The Sunset is an apple cultivar derived from the Cox's Orange Pippin cultivar. Both are found in Great Britain. The fruit has red stripes and an orange flush over a gold background. Usually, part of the apple is red while part of it is yellow. It is similar to 'Cox's Orange Pippin' in that it displays some russetting. The 'Pixie' apple is a distant descendant.

The Sunset's UK National Fruit Collection accession number is 1979-190. Its Orange Pippin Cultivator ID number is 1059.

==Growing==
The Sunset Apple is a popular alternative to Cox's Orange Pippen as it is regarded as easier to grow. The cultivar self-fertilizes and is a heavy cropper but requires thinning to avoid small fruit. It is the third flowering group. It is picked in late-September.

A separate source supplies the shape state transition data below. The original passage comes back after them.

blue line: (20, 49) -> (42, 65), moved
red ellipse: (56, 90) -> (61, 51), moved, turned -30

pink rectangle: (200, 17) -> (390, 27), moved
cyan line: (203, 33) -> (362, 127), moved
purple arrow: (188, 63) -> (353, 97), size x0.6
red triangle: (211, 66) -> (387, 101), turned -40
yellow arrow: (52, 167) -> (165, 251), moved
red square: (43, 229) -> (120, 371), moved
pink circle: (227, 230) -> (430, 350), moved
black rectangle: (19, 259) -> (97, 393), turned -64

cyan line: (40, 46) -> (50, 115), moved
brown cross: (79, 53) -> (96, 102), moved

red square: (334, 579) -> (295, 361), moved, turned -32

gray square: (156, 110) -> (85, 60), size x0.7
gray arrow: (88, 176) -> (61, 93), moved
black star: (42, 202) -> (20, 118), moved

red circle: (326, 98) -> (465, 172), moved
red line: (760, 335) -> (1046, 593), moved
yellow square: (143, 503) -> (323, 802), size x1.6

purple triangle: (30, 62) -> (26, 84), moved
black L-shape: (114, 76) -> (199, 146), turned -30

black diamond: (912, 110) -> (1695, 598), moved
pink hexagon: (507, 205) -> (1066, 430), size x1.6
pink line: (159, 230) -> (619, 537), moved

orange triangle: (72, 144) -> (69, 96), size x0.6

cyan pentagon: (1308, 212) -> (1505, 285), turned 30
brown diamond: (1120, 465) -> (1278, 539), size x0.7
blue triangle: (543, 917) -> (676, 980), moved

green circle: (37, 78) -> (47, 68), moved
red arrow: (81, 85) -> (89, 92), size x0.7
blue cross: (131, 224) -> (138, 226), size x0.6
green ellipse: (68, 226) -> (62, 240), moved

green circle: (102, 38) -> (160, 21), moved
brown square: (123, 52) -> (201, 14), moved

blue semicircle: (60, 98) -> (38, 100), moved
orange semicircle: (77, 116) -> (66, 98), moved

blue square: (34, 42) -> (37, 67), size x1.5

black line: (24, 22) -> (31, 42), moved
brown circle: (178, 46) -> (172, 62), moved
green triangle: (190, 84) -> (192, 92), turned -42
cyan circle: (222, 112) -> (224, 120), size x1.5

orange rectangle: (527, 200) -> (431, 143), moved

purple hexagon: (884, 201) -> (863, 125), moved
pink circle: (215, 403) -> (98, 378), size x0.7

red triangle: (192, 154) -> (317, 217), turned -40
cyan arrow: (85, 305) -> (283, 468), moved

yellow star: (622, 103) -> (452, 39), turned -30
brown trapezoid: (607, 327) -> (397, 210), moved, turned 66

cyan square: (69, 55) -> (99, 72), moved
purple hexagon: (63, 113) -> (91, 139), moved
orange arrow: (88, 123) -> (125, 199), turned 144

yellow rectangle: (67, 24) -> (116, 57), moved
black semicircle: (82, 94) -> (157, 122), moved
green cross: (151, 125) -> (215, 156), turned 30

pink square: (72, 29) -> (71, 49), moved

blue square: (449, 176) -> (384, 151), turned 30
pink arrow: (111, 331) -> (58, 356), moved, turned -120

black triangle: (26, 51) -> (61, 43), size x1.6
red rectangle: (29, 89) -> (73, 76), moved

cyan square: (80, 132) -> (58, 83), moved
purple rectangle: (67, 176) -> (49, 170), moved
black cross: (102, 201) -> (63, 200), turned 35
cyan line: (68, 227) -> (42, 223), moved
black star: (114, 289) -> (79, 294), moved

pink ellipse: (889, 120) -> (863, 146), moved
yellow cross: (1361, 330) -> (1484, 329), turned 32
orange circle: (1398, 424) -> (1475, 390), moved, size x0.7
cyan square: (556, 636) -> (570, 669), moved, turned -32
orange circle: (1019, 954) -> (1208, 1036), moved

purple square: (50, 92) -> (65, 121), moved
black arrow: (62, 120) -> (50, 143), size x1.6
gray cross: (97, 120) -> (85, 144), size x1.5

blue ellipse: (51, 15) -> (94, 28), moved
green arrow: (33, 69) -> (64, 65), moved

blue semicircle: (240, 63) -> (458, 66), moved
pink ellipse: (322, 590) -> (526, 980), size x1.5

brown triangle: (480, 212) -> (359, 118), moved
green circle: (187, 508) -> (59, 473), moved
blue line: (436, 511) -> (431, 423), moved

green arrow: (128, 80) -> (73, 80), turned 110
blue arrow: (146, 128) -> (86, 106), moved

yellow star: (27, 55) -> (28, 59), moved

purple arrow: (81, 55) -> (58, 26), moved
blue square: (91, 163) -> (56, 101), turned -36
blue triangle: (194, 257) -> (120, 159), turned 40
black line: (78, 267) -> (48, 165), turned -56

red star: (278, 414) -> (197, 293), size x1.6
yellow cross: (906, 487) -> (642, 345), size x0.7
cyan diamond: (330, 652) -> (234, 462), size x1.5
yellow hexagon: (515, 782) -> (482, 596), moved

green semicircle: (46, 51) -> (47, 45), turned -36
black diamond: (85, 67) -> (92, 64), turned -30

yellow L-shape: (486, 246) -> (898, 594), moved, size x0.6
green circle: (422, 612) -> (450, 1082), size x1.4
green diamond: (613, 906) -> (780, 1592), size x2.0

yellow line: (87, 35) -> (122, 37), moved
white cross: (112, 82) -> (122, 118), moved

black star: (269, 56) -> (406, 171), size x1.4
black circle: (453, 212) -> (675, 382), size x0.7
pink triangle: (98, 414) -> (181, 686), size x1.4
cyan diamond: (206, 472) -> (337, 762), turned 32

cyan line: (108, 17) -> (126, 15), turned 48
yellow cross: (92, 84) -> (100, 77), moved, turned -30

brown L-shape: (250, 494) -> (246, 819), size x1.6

The Sunset is known for attracting bees, beneficial insects, birds, butterflies/moths, and other pollinators. The tree is known to grow from 2.5 to 8 meters in height and width.

==Climate==
The Sunset Apple is suited to temperate climates.

==Usage==
The Sunset Apple is crisp and has an aromatic flavor. They may be kept for up to 2–3 weeks or eaten fresh.

==Disease resistance==
The Sunset has some resistance to cankers and scabs. It has demonstrated toxicity to cats, dogs, and horses.

==Awards==
The Sunset received an Award of Merit from the Royal Horticultural Society in 1960.

The Sunset Apple won the RHS AGM in 1993.